BEGIN

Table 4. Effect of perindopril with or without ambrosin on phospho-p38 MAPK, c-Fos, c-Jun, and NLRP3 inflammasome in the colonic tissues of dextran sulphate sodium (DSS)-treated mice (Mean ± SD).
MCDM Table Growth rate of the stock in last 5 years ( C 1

END
BEGIN

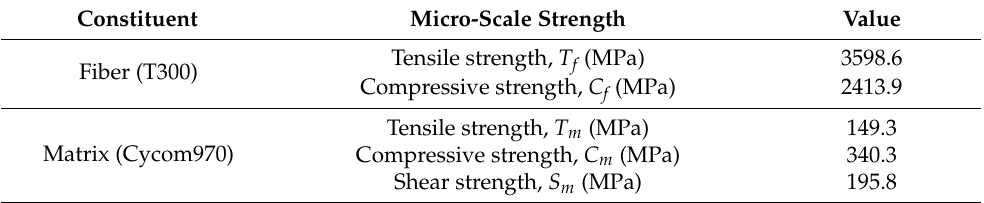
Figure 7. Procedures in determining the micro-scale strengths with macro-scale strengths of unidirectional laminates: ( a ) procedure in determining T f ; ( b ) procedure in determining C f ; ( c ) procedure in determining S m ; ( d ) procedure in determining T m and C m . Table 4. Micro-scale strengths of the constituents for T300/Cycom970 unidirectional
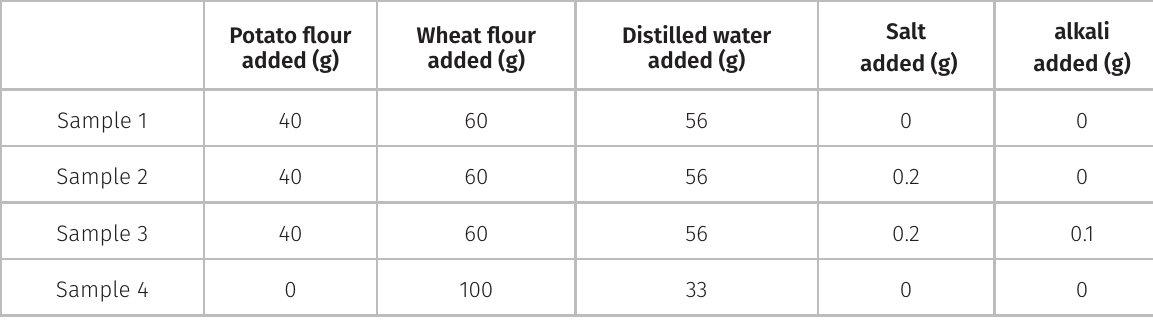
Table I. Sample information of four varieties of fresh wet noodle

END

Give the exact lines, and only those, from the line containing "Table 4. Effect" through the line containing "MCDM Table Growth" in the entries above.

Table 4. Effect of perindopril with or without ambrosin on phospho-p38 MAPK, c-Fos, c-Jun, and NLRP3 inflammasome in the colonic tissues of dextran sulphate sodium (DSS)-treated mice (Mean ± SD).
MCDM Table Growth rate of the stock in last 5 years ( C 1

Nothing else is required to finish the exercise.